Here are some shopping tips from Candy & Bret Parrish, Lora Whittington, and Ruth Ellen:
- No question is a dumb question. If you ask a question and the agent or trainer, whoever is representing the horse, doesn’t give you a straightforward answer, it would be time for your red flag to go up.
- If you look at the price range where you can absolutely not go, you’re never going to find the horse that suits you in the price range that you can afford. So I always tell people that I need to look for horses in their budget, that’s how they find something.
- Deal with people that you know are looking out for YOUR best interest.

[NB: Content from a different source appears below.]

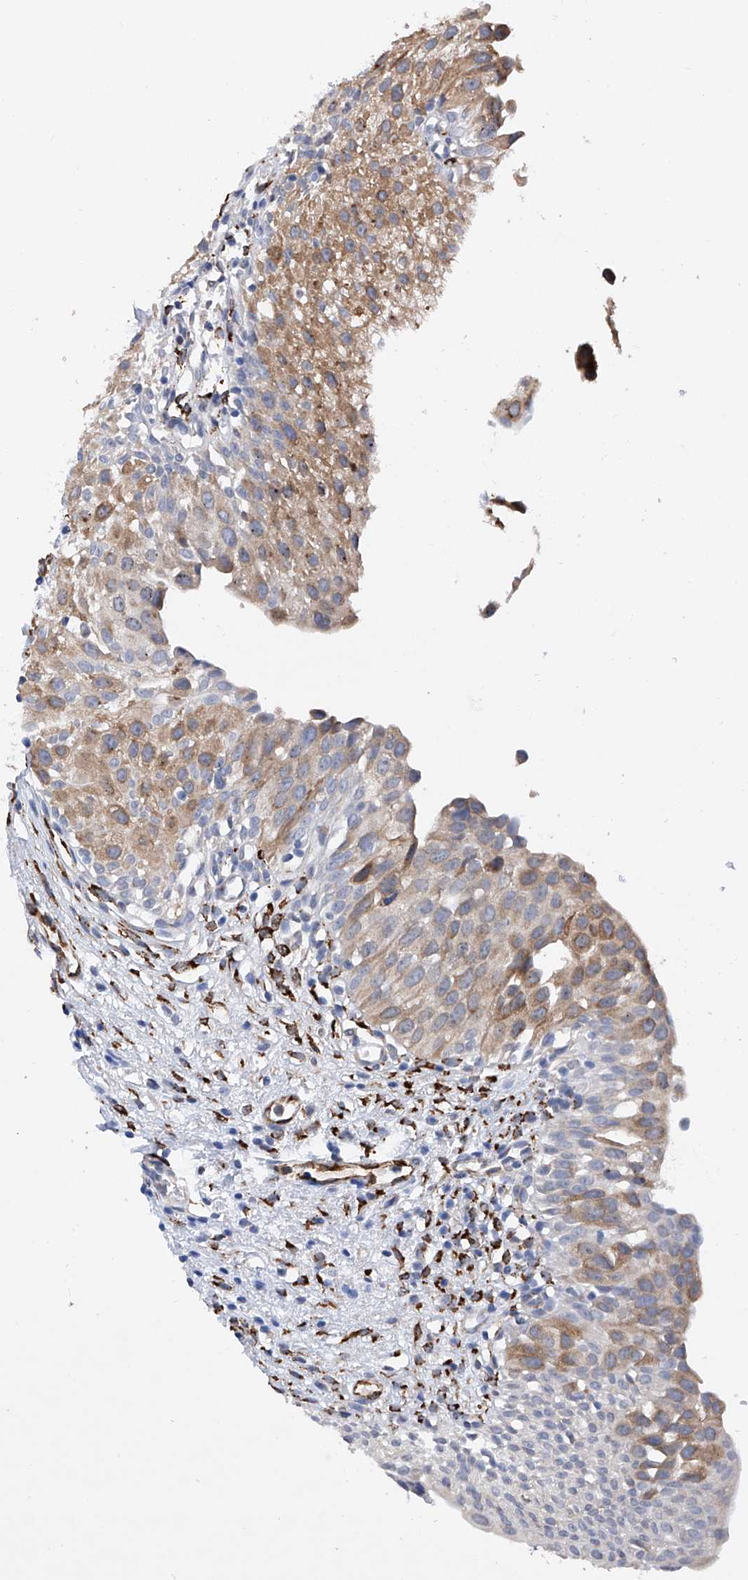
{"staining": {"intensity": "moderate", "quantity": "<25%", "location": "cytoplasmic/membranous"}, "tissue": "urinary bladder", "cell_type": "Urothelial cells", "image_type": "normal", "snomed": [{"axis": "morphology", "description": "Normal tissue, NOS"}, {"axis": "topography", "description": "Urinary bladder"}], "caption": "Urothelial cells reveal low levels of moderate cytoplasmic/membranous staining in about <25% of cells in normal human urinary bladder.", "gene": "PDIA5", "patient": {"sex": "male", "age": 51}}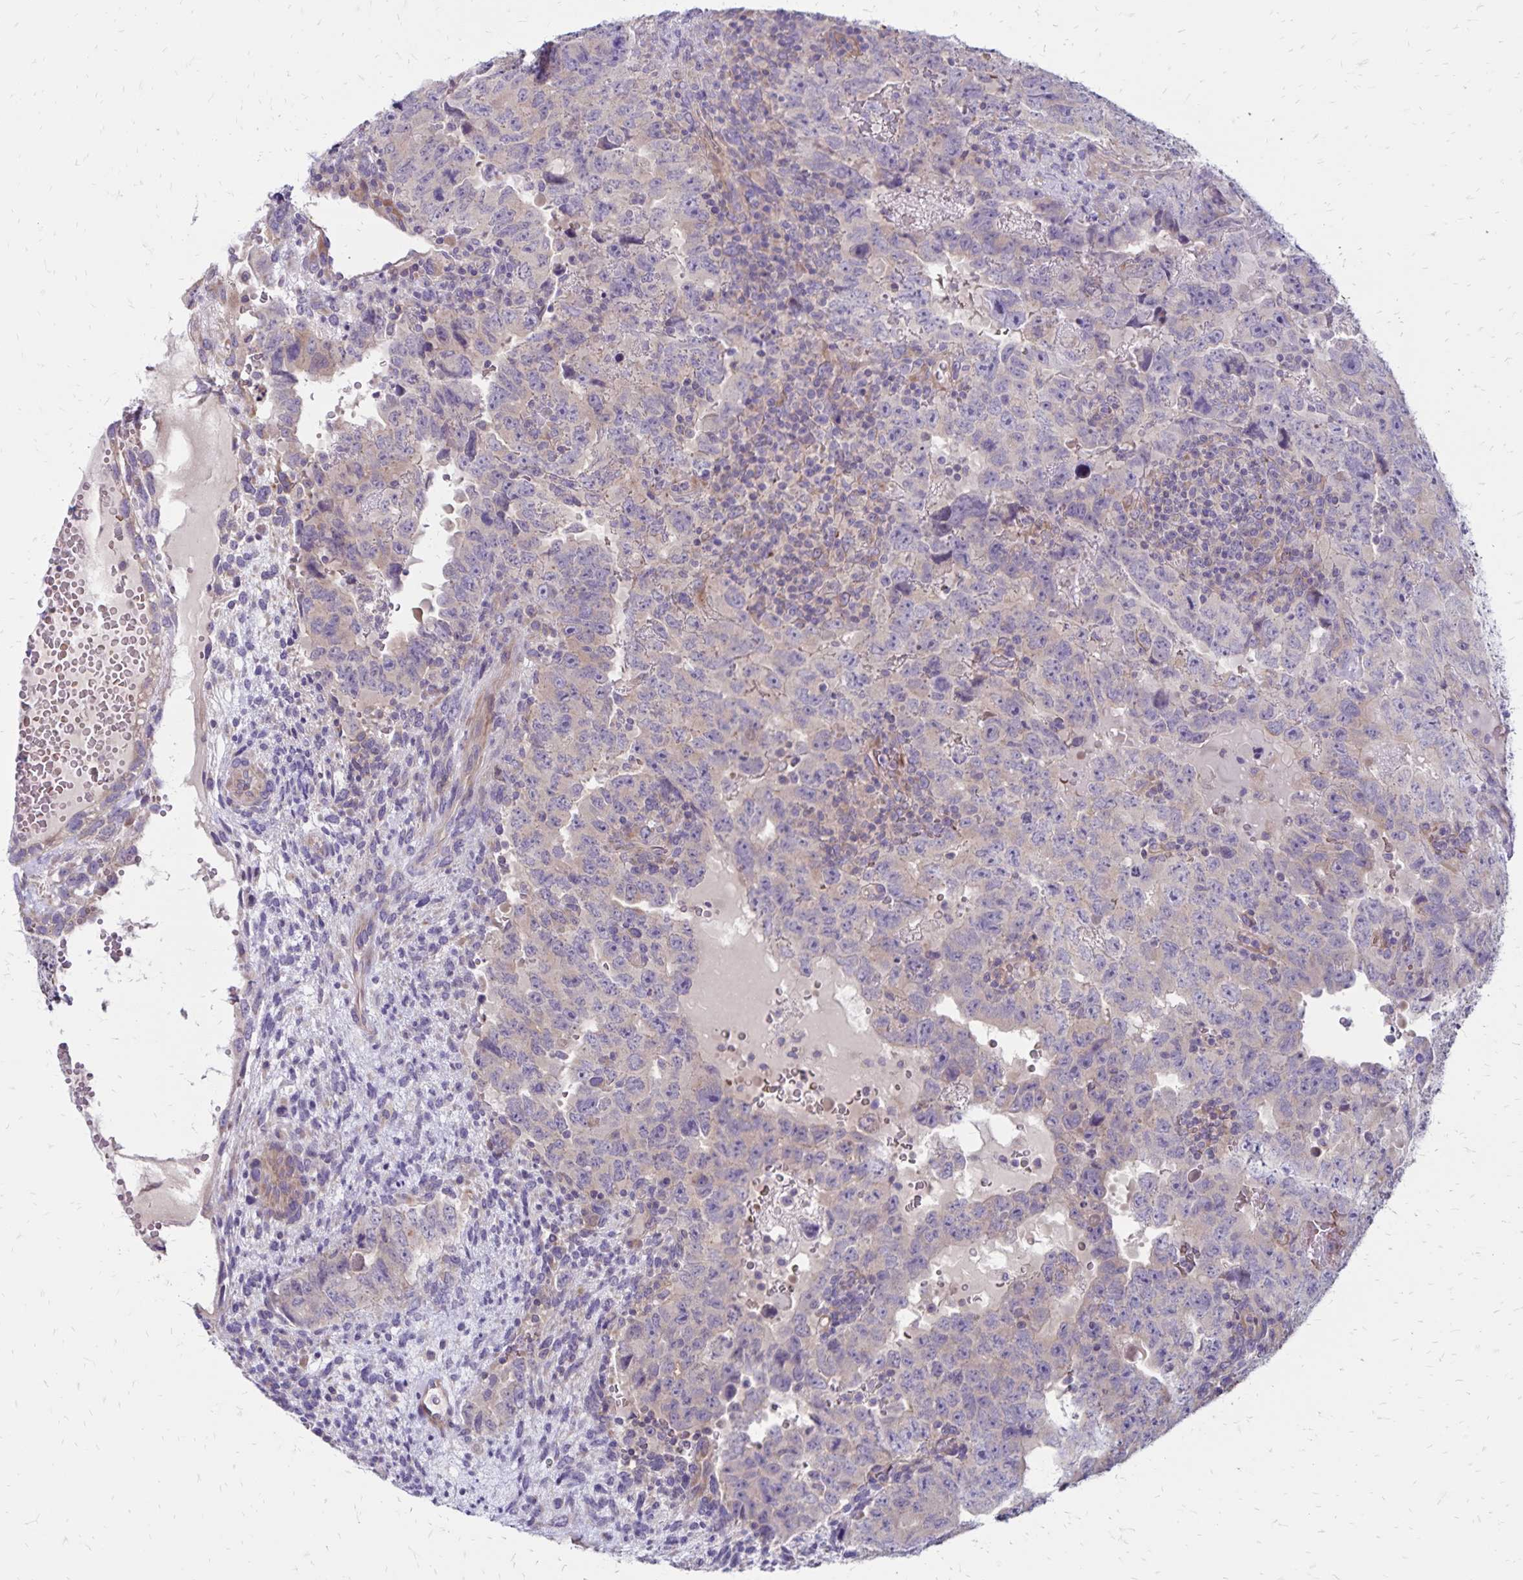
{"staining": {"intensity": "negative", "quantity": "none", "location": "none"}, "tissue": "testis cancer", "cell_type": "Tumor cells", "image_type": "cancer", "snomed": [{"axis": "morphology", "description": "Carcinoma, Embryonal, NOS"}, {"axis": "topography", "description": "Testis"}], "caption": "The immunohistochemistry (IHC) image has no significant expression in tumor cells of testis cancer tissue.", "gene": "FSD1", "patient": {"sex": "male", "age": 24}}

- Understand that spending a little more up front in your horse investment can be a wise decision. It costs the same amount to take care of, train, show, etc. a high quality horse as it does a horse of lower quality. Buy the best horse you can for you budget; don’t settle for a horse just because it may be less expensive.
- Show some common courtesy. It will not only earn you respect in the industry; those you treat well will support you in the search for your perfect horse. Return calls and messages. If you’ve asked someone to accommodate your specific requests, only to determine the horse is not a good fit, let the seller know and thank them for their time. They will remember you when the right one comes along!
- Don’t get hung up on age – Olympic caliber mounts don’t start getting good until they’re about 12 years old. It is my experience that if a horse is still sound at age 10, there’s no reason to think he won’t be for many years to come. Yes, he may require some maintenance, but if you need a horse with miles, it’s a small price to pay for your safety and success.
- Be ethical! A large percentage of show horses are represented by trainers and agents. These are trust professionals hired by the owners to manage the sale of their horse. Circumventing the listed contact seldom proves beneficial and is often embarrassing.
- Don’t set unrealistic expectations—every horse will have his flaw or slight issue, and no horse is perfect.